Prologue
Michael Dougan bounced off the door frame of O'Connell's Bar and heard the bolts slam home behind him. It was three o'clock in the morning. He'd been the last to leave following a card game that had begun after most of the regulars had traipsed home on what had been a wet and blustery night. Dougan steadied himself against the bar's heavy stone windowsill and felt for the leather pouch in his coat pocket. The illuminated sign above the door had been switched off hours before and he cursed under his breath as he dropped the cigarette paper on to the wet pavement.
Making his way, crab-like, to the lamp post, he lined a new paper with rolling tobacco. He'd been hand-making cigarettes since he was eight years old – first for his dad and uncles, then, not long after, for himself and his pals. As drunk as he was, his fingers twiddled expertly to make the thin kind of smoke he'd become used to in prison. He ran his tongue along the gummed edge, patted his pockets and swore again.
Placing the roll-up behind his ear, he re-orientated himself to his surroundings. Either direction would eventually lead him to his bedsit half a mile away but, as usual, he wanted to go via the former family home to stand in front of the old house and bask in its melancholy gaze. Then he'd chuck a stone or two at a window and shout something appropriately offensive in the direction of the sleeping form of that b***h of an ex-wife of his.
As he lurched forward on his journey, Dougan didn't see the man standing in the shadows of an alleyway. He stopped and steadied himself against the wall as the man stepped into the outer edges of the glow of a street lamp.
'Jesus but you gave me a start. Do ya have a light?'
'I don't smoke, sorry,' the man lied.
'Hey I know you, don't I?' Dougan pulled himself in at the stomach and squared his shoulders when no reply was forthcoming. 'And what would you be doing abroad on a fine night such as this?'
The man backed out of the light and into the shadows once more.

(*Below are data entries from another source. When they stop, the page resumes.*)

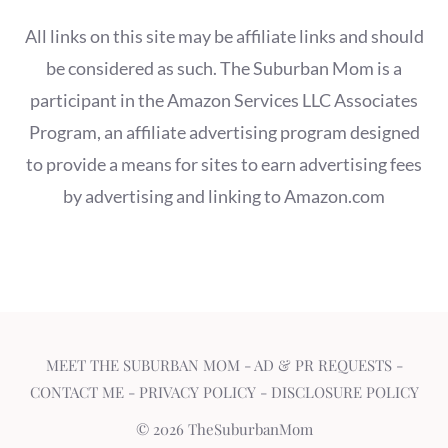
All links on this site may be affiliate links and should
be considered as such. The Suburban Mom is a
participant in the Amazon Services LLC Associates
Program, an affiliate advertising program designed
to provide a means for sites to earn advertising fees
by advertising and linking to Amazon.com
MEET THE SUBURBAN MOM
-
AD & PR REQUESTS
-
CONTACT ME
-
PRIVACY POLICY
-
DISCLOSURE POLICY
© 2026 TheSuburbanMom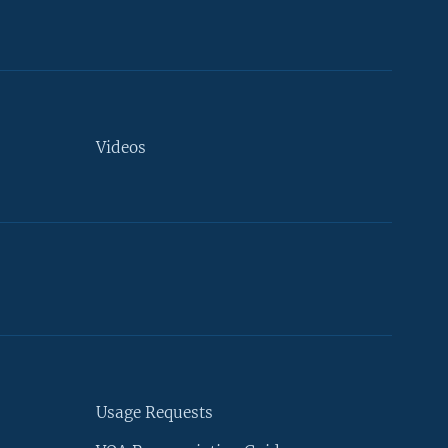
Videos
Usage Requests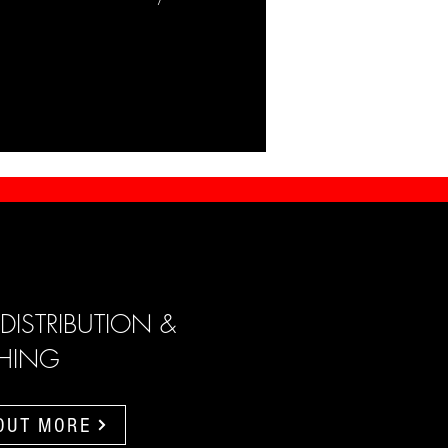
 DISTRIBUTION &
SHING
 OUT MORE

Dougan followed, his blood flowing with boozy courage. The man without a light, the man he thought he'd seen before, was younger, fitter and taller. Dougan's addled brain took in the reality of the situation and calculated the likely consequences of a poor decision. It rejected any logical notion of self-preservation and instructed his legs to move into the alley. The cobbles were wet. He had to step around a large puddle and manoeuvre past the wooden crates and bin bags left over from the day's market. He could smell piss and rotting vegetables. It didn't improve his mood.
Dougan's fists clenched in readiness for the swift one-two that would crown his night. His eyes adjusted to the darkness, just enough to see the outline of the figure standing to his front several feet away. He made himself as tall as he could under the circumstances.
'Oi, I asked you a question.'
'Matthew.'
Dougan peered through the gloom as a face moved out of the shadows. 'Matthew?'
'My brother.'
'Jesus.' Bravado had given way to fear as recognition slopped across the pickled synapses of a mind that saw its future in the darkness.
'No, not Jesus: Matthew.' The man fired the silenced .22 calibre pistol twice and Dougan fell where he had stood.
The man with the g*n listened. The town was quieter than any town he'd ever known. The body on the cobbles didn't move. He looked down into the wide staring eyes of the dead man and fired three shots into the face. There would be no open coffin.
Dougan was the last. It was time to go home.